For over half a century, the countless organizations and initiatives that comprise the Women’s Liberation movement have helped to reshape many aspects of Western societies, from public institutions and cultural production to body politics and subsequent activist movements. This collection represents the first systematic investigation of WLM’s cumulative impacts and achievements within the West. Here, specialists on movements in Europe systematically investigate outcomes in different countries in the light of a reflective social movement theory, comparing them both implicitly and explicitly to developments in other parts of the world.

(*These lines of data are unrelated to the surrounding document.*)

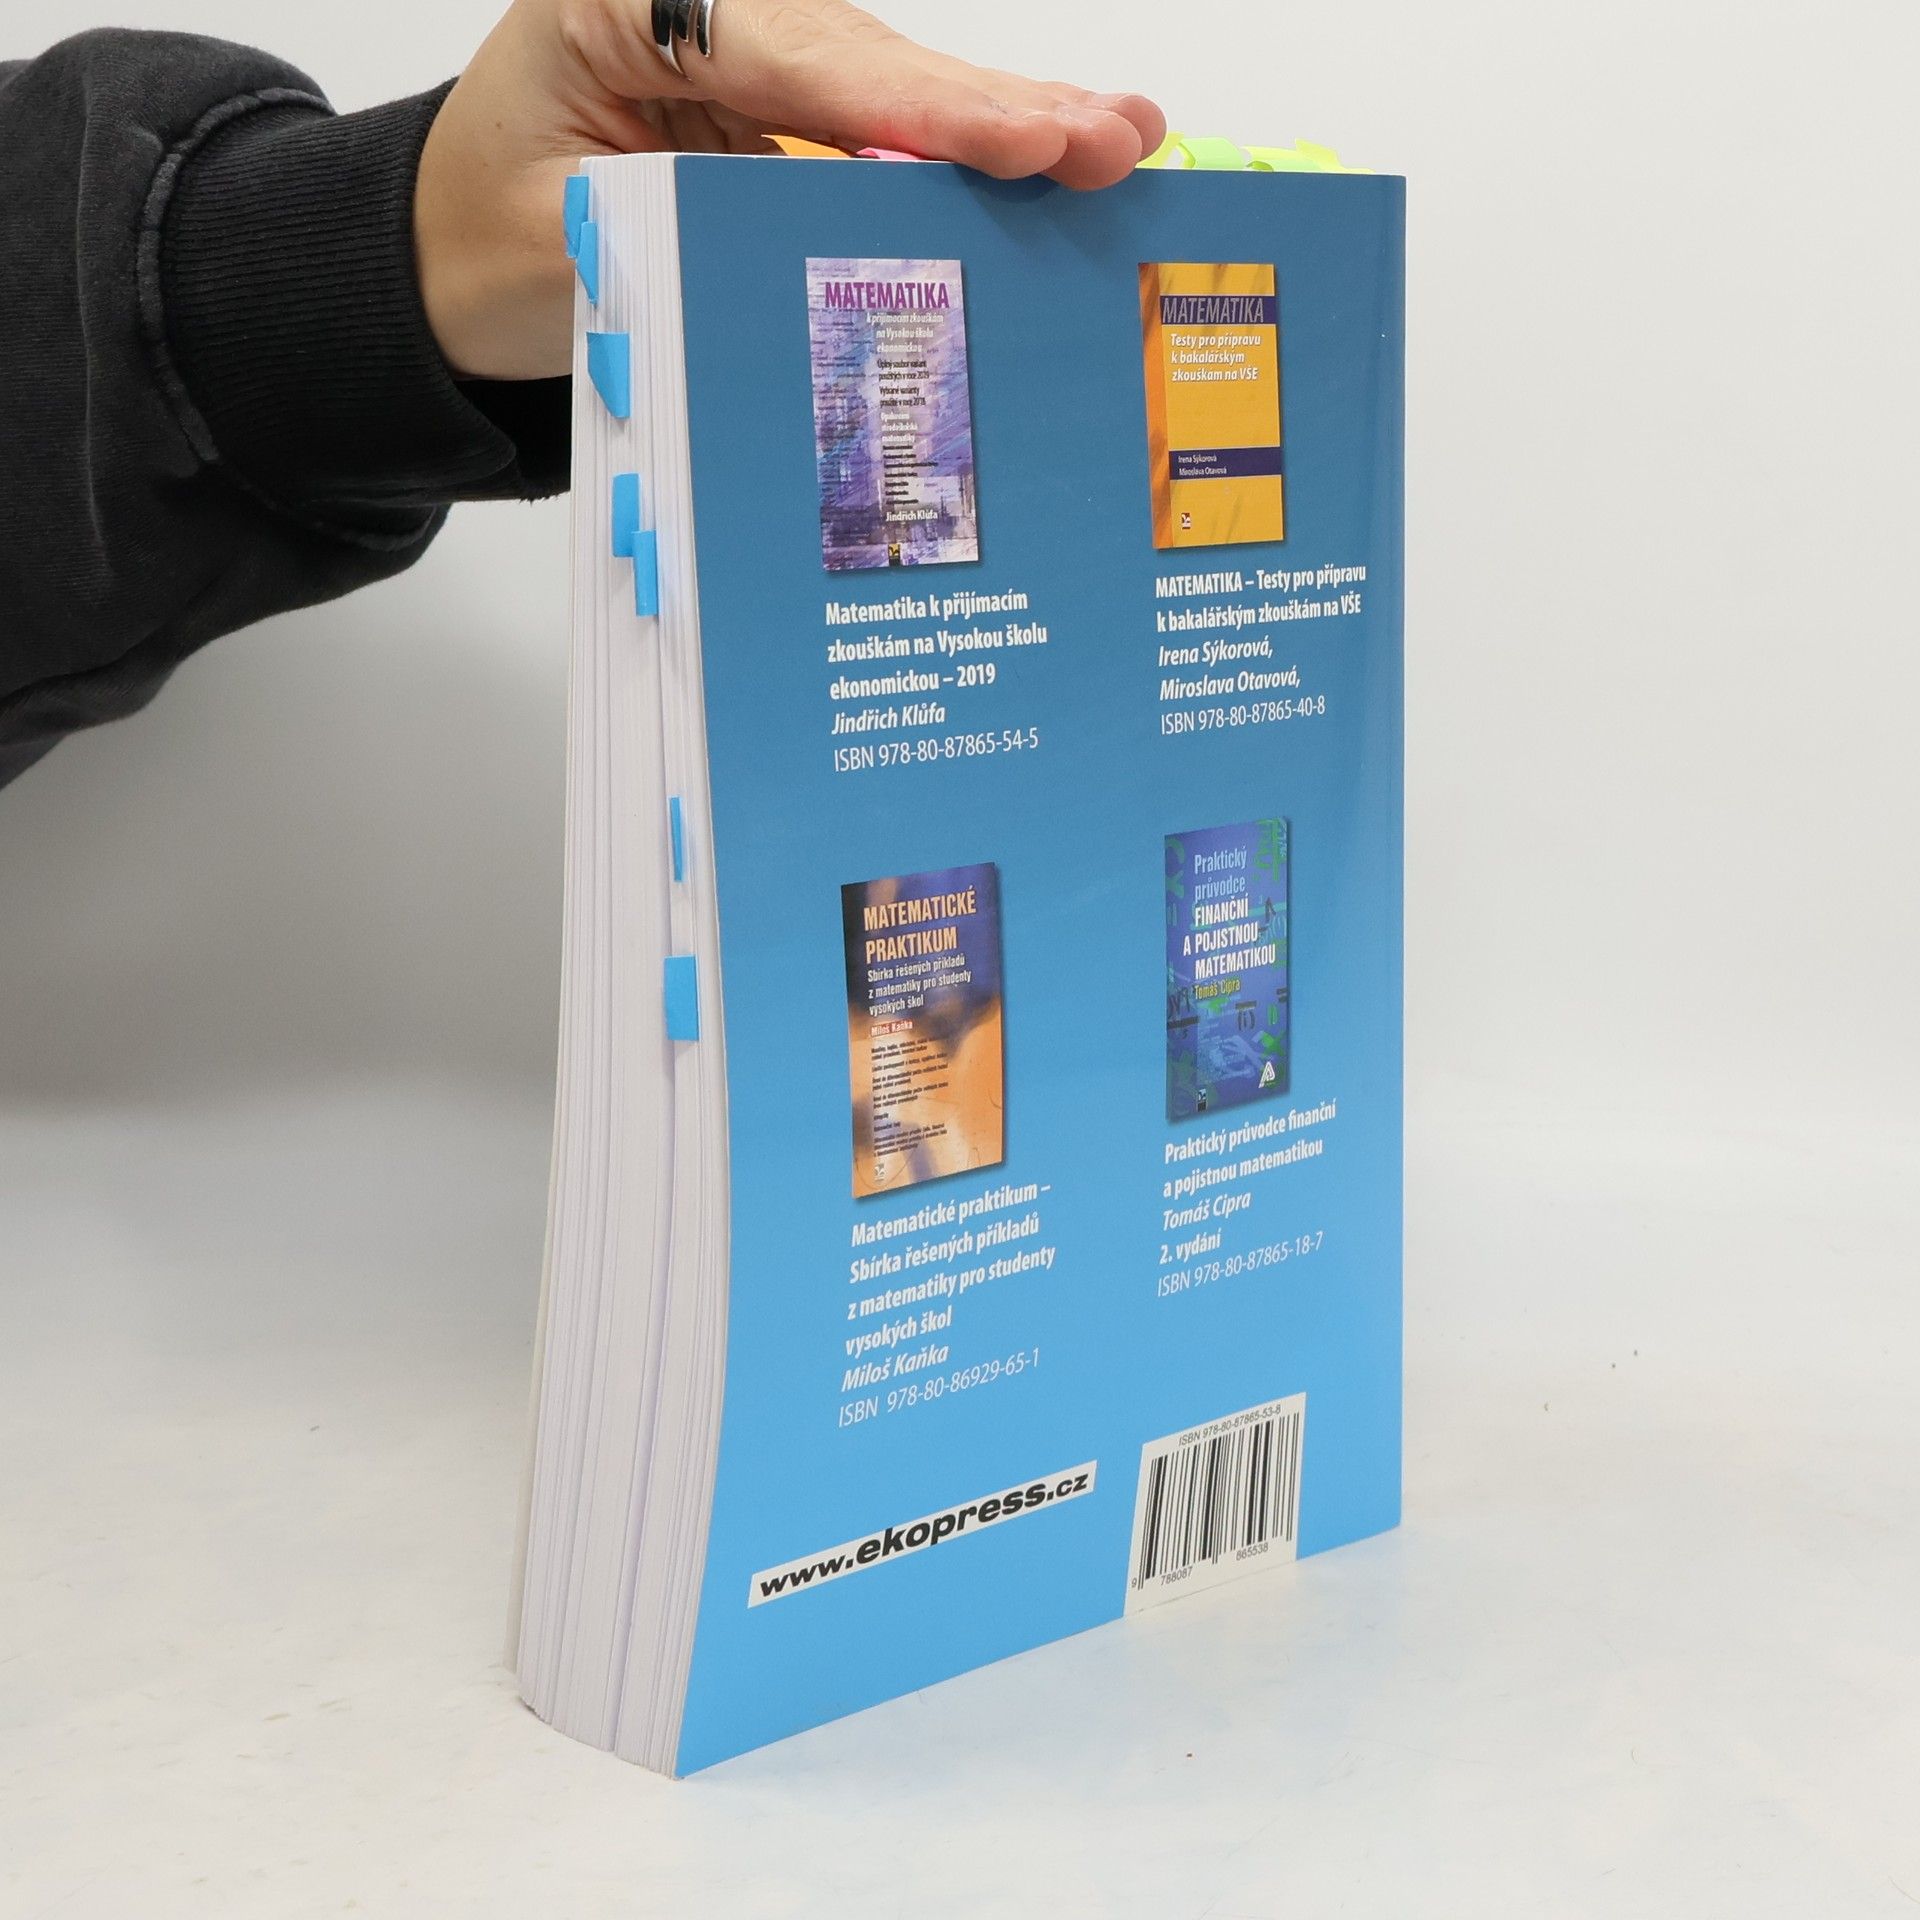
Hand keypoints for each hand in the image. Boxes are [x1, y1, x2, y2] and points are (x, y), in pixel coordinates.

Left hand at [415, 0, 1164, 380]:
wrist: (439, 260)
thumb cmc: (482, 239)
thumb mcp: (583, 236)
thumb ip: (710, 220)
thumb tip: (858, 230)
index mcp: (631, 1)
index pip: (797, 57)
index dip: (917, 109)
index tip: (1017, 142)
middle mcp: (705, 8)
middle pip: (869, 62)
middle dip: (995, 111)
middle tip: (1113, 139)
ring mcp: (750, 57)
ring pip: (892, 92)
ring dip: (1005, 128)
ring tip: (1116, 142)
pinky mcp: (776, 114)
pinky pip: (881, 134)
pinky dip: (961, 158)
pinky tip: (1050, 160)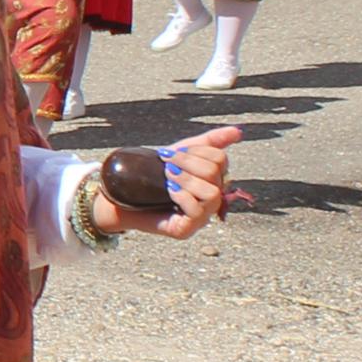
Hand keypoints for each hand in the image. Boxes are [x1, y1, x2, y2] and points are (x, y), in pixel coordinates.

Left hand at [92, 126, 243, 239]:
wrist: (123, 196)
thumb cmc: (153, 175)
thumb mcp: (180, 153)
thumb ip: (209, 142)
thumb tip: (238, 132)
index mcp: (213, 180)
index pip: (220, 159)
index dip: (196, 151)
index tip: (171, 153)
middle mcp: (212, 200)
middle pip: (215, 174)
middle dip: (187, 163)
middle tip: (167, 164)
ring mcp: (201, 217)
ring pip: (212, 193)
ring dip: (186, 179)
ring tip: (167, 177)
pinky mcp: (187, 230)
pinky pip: (197, 210)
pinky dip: (182, 195)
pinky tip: (168, 191)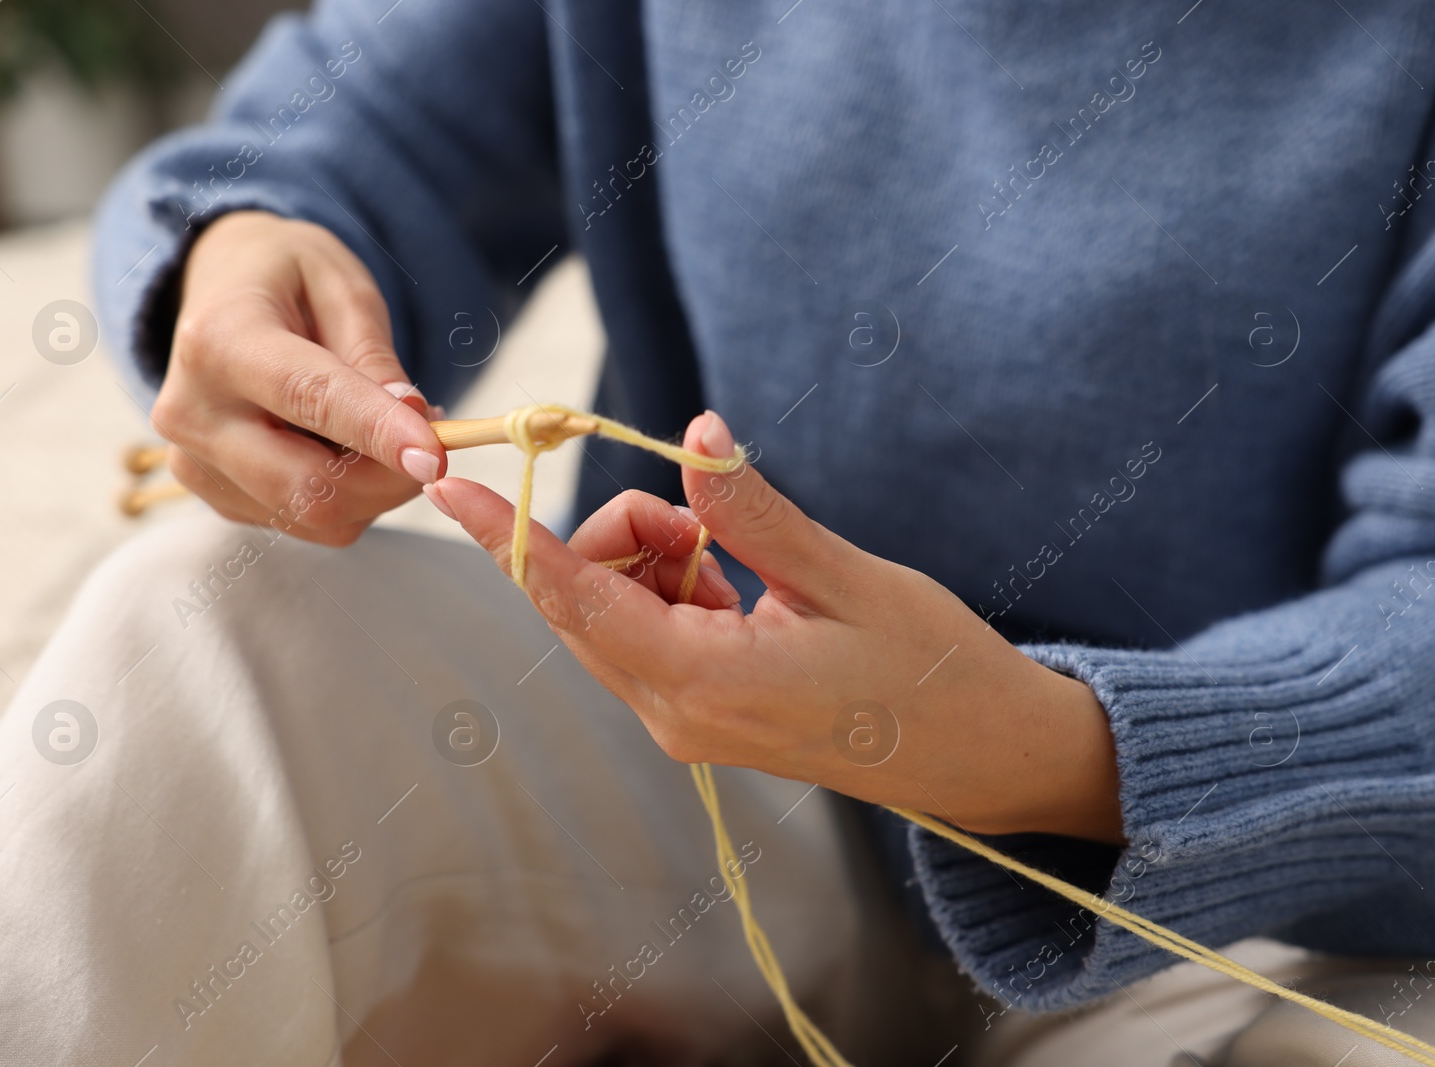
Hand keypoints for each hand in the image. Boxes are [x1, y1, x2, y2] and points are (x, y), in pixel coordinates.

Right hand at [152, 211, 445, 544]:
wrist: (219, 294)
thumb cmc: (285, 279)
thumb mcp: (340, 286)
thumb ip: (373, 355)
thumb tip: (411, 417)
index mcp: (218, 341)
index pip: (308, 399)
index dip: (378, 432)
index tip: (434, 454)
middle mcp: (193, 413)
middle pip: (307, 485)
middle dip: (390, 479)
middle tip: (435, 442)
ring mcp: (196, 464)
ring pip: (314, 515)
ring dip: (376, 489)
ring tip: (389, 432)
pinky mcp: (217, 496)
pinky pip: (305, 521)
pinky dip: (350, 498)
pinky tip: (349, 450)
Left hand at [426, 411, 1124, 842]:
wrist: (983, 755)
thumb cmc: (931, 669)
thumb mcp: (844, 577)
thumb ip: (754, 511)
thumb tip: (691, 433)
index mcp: (706, 685)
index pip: (575, 600)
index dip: (509, 536)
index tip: (451, 484)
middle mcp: (676, 716)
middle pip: (583, 602)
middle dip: (617, 535)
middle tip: (706, 516)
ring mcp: (685, 724)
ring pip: (611, 615)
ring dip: (652, 561)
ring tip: (740, 558)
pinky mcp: (700, 717)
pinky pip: (645, 634)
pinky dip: (672, 588)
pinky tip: (739, 587)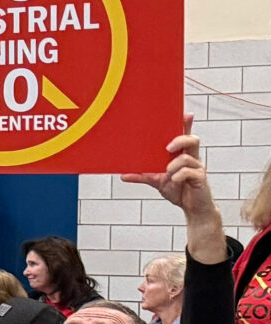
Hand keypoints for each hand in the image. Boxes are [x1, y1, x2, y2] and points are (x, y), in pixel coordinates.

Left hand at [121, 113, 224, 263]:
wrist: (192, 209)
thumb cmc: (178, 191)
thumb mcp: (157, 182)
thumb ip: (143, 176)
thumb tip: (123, 175)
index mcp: (183, 155)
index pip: (186, 136)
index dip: (187, 125)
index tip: (187, 114)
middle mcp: (192, 158)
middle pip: (192, 140)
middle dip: (180, 139)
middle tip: (167, 147)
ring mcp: (198, 168)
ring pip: (188, 157)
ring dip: (174, 164)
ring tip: (167, 172)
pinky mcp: (200, 179)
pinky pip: (188, 172)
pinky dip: (178, 175)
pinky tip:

A Biographical Dictionary of Women's Movements and Feminisms

A Biographical Dictionary of Women's Movements and Feminisms
Title A Biographical Dictionary of Women's Movements and Feminisms PDF eBook
Author Francisca de Haan
Publisher Central European University Press
Pages 698
Release 2006-01-10
Genre Social Science
ISBN 6155053723

Download A Biographical Dictionary of Women's Movements and Feminisms Book in PDF, Epub and Kindle

This Biographical Dictionary describes the lives, works and aspirations of more than 150 women and men who were active in, or part of, women’s movements and feminisms in Central, Eastern and South Eastern Europe. Thus, it challenges the widely held belief that there was no historical feminism in this part of Europe. These innovative and often moving biographical portraits not only show that feminists existed here, but also that they were widespread and diverse, and included Romanian princesses, Serbian philosophers and peasants, Latvian and Slovakian novelists, Albanian teachers, Hungarian Christian social workers and activists of the Catholic women’s movement, Austrian factory workers, Bulgarian feminist scientists and socialist feminists, Russian radicals, philanthropists, militant suffragists and Bolshevik activists, prominent writers and philosophers of the Ottoman era, as well as Turkish republican leftist political activists and nationalists, internationally recognized Greek feminist leaders, Estonian pharmacologists and science historians, Slovenian ‘literary feminists,’ Czech avant-garde painters, Ukrainian feminist scholars, Polish and Czech Senate Members, and many more. Their stories together constitute a rich tapestry of feminist activity and redress a serious imbalance in the historiography of women’s movements and feminisms.